Uma is currently a 3rd year graduate student pursuing a PhD in analytical chemistry under the supervision of Dr. Yangguang Ou at the University of Vermont, USA. She has a Master of Science in Biophysics from UMass Amherst, USA, investigating structural proteins using light scattering, and she has a BS-MS in chemistry from the University of Hyderabad, India. She has twice received the prestigious Summer Research Fellowship from the Indian Academy of Sciences as an undergraduate student and has worked in fields spanning protein science, material science, spectroscopy, and electrochemistry. She has contributed to formulation development at RevBio LLC, Lowell, MA where her research laid the foundation for a new product line involving non-opioid pain-reliever-impregnated dental cement for post-operative care for wisdom tooth extraction. Outside the lab, she enjoys reading non-fiction books, listening to classical music, hiking, and fiber arts.

Terdha Narla is a recent graduate from the Department of Pharmacology’s Master’s program at the University of Vermont.
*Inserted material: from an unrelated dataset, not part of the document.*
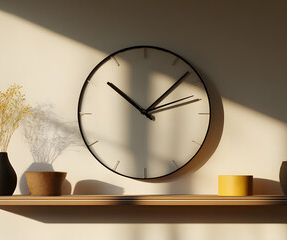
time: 10:07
She has a bachelor’s degree in pharmacy from India, where she worked on formulation and evaluation of tablets. Due to her interest in brain chemistry and associated disorders, she joined Dr. Yangguang Ou’s group where she worked for two years developing electrochemical tools that can be used to detect and monitor molecules of importance in neuronal signaling and gut-brain communication. While in the Ou lab, she co-authored two peer-reviewed publications, presented at regional and international conferences, and developed her writing skills. In addition to these research endeavors, Terdha has demonstrated a commitment to education and mentorship as a graduate teaching assistant, guiding undergraduate students in biology and neuroscience courses. Additionally, she has exhibited leadership by serving as the secretary and vice president of two graduate student-led clubs. Terdha is driven to learn new techniques and better understand brain physiology and neuropathogenesis. She aims to contribute to therapeutics and diagnostic tool development.